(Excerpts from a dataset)
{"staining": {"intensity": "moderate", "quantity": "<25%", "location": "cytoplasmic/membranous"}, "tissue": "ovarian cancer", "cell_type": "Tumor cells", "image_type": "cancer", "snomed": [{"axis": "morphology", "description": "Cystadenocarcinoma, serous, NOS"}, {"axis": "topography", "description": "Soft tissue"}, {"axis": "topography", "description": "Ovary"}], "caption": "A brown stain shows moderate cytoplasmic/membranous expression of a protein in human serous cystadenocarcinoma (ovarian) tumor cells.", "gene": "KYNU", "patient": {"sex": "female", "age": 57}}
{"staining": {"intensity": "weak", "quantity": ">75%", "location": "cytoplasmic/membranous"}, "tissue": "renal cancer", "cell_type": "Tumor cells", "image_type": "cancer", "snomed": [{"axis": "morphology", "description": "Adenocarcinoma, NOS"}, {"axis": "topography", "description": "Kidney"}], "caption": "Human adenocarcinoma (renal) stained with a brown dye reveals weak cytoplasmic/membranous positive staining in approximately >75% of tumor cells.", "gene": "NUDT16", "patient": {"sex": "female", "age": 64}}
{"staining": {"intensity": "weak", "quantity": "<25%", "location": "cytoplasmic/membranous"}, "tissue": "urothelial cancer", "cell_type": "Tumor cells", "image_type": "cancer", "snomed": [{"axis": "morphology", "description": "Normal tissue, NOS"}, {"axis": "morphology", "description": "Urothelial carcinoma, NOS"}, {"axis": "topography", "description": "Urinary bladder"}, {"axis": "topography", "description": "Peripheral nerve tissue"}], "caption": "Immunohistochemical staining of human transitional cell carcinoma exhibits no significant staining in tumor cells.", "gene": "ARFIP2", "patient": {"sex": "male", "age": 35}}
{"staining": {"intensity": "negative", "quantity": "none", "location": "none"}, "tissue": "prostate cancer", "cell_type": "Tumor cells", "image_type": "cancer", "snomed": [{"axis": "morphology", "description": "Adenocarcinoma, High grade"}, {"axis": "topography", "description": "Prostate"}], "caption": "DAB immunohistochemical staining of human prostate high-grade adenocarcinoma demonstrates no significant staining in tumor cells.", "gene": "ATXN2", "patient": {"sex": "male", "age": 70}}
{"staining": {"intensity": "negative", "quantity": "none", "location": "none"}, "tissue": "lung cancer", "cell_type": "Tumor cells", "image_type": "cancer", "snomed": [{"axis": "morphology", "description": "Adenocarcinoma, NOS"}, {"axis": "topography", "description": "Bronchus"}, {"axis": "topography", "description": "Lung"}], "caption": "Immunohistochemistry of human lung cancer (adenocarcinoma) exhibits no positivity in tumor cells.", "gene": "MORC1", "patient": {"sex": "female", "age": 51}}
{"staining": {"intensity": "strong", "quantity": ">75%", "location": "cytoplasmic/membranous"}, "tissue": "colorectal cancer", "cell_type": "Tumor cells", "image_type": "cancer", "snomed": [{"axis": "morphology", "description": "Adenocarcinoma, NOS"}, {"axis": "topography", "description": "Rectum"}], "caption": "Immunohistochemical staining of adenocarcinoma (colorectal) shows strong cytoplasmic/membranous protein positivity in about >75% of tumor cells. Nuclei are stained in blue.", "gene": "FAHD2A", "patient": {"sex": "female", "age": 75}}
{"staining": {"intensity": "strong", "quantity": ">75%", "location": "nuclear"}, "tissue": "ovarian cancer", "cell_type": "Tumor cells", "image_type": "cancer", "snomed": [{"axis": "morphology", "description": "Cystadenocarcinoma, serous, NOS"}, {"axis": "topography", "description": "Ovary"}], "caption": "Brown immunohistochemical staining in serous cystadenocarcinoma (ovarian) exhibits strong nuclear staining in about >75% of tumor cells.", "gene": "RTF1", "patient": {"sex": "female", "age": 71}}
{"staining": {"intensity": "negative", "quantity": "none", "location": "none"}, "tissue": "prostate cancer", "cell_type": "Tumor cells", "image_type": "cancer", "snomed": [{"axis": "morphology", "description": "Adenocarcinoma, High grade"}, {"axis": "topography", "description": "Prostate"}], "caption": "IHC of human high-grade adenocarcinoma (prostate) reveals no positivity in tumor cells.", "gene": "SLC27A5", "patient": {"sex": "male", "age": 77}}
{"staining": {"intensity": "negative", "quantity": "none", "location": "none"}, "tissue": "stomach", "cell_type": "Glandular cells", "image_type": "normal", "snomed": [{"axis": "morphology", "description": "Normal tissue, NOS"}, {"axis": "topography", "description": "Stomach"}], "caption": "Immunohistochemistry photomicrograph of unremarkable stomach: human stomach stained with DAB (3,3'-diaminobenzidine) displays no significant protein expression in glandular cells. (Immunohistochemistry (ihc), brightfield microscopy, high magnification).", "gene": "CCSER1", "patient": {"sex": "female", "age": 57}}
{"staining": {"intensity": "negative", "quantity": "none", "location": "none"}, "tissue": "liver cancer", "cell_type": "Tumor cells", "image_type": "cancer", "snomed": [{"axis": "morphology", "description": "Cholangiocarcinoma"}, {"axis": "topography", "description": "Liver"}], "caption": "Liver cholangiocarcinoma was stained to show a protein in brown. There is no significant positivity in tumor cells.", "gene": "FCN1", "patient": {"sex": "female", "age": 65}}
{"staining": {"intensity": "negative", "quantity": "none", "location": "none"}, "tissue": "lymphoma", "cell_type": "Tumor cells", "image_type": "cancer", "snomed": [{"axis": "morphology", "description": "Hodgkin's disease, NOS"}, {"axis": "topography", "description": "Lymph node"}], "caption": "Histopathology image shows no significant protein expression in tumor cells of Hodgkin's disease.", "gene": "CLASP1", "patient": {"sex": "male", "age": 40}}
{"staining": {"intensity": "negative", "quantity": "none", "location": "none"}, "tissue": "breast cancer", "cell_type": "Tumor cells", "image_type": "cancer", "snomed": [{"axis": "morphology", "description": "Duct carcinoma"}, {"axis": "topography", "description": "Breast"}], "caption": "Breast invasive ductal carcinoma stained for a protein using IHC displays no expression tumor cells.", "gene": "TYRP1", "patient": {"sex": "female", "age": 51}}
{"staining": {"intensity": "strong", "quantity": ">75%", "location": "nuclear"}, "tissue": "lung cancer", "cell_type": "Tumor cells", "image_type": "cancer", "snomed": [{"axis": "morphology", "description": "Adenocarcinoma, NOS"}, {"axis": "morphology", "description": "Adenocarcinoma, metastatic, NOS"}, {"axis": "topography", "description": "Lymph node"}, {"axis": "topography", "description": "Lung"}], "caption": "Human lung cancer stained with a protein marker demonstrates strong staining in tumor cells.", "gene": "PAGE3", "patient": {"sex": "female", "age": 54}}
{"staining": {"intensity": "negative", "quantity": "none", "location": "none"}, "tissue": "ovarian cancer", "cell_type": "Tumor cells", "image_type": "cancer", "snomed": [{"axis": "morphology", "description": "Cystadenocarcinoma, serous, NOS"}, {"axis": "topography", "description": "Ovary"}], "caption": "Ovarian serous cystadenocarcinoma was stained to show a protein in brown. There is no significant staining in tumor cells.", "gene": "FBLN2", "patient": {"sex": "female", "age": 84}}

### Exercise prompt
Search the entries above for the string "Lung". Copy each line in which it appears.

### Answer for the task
{"staining": {"intensity": "negative", "quantity": "none", "location": "none"}, "tissue": "lung cancer", "cell_type": "Tumor cells", "image_type": "cancer", "snomed": [{"axis": "morphology", "description": "Adenocarcinoma, NOS"}, {"axis": "topography", "description": "Bronchus"}, {"axis": "topography", "description": "Lung"}], "caption": "Immunohistochemistry of human lung cancer (adenocarcinoma) exhibits no positivity in tumor cells.", "gene": "MORC1", "patient": {"sex": "female", "age": 51}}
{"staining": {"intensity": "strong", "quantity": ">75%", "location": "nuclear"}, "tissue": "lung cancer", "cell_type": "Tumor cells", "image_type": "cancer", "snomed": [{"axis": "morphology", "description": "Adenocarcinoma, NOS"}, {"axis": "morphology", "description": "Adenocarcinoma, metastatic, NOS"}, {"axis": "topography", "description": "Lymph node"}, {"axis": "topography", "description": "Lung"}], "caption": "Human lung cancer stained with a protein marker demonstrates strong staining in tumor cells.", "gene": "PAGE3", "patient": {"sex": "female", "age": 54}}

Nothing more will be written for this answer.